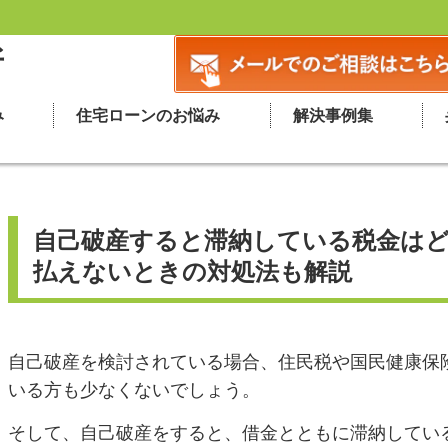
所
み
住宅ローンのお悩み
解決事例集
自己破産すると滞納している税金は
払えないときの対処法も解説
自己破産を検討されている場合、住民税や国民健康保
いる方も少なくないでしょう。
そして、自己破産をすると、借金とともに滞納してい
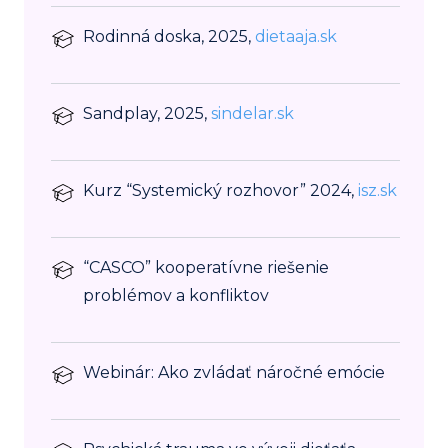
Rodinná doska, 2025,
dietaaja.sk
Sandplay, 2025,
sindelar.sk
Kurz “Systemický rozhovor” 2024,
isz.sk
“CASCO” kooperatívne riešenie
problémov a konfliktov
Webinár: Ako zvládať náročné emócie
...
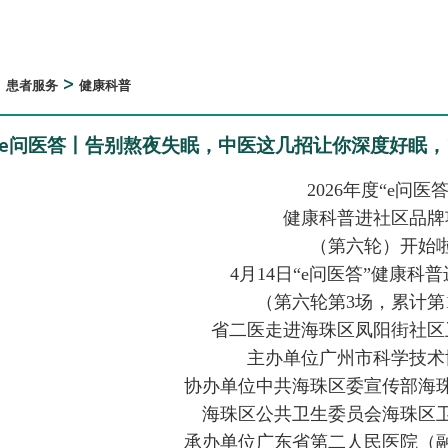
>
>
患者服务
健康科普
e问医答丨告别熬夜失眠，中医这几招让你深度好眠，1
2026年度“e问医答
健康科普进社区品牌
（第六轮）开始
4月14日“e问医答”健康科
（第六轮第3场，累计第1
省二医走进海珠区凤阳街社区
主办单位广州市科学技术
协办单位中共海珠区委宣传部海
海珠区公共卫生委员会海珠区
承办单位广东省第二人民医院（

§ **EXERCISE**
Return a word-for-word copy of the lines above from the one holding "dietaaja.sk" through the one holding "Webinár: Ako zvládať náročné emócie", with both of them included and nothing besides.

§ **FINISHED EXERCISE**
dietaaja.sk
Sandplay, 2025,
sindelar.sk
Kurz “Systemický rozhovor” 2024,
isz.sk
“CASCO” kooperatívne riešenie
problémov a konfliktov
Webinár: Ako zvládať náročné emócie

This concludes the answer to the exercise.